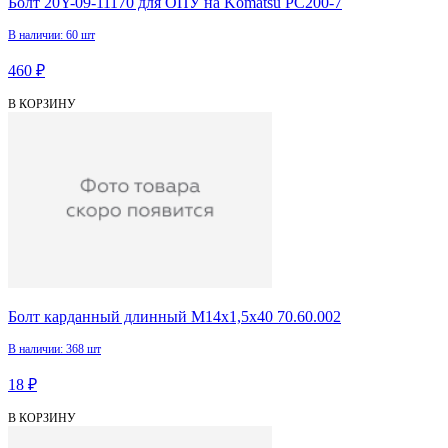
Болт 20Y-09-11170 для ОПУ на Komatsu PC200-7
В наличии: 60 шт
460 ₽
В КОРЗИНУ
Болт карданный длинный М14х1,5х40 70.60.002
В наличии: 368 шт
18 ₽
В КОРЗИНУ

| Work required |
Only the lines from the one holding "Болт карданный длинный М14х1,5х40 70.60.002" to the end of the material are wanted, each transcribed exactly.

| Written solution |
Болт карданный длинный М14х1,5х40 70.60.002
В наличии: 368 шт
18 ₽
В КОРЗИНУ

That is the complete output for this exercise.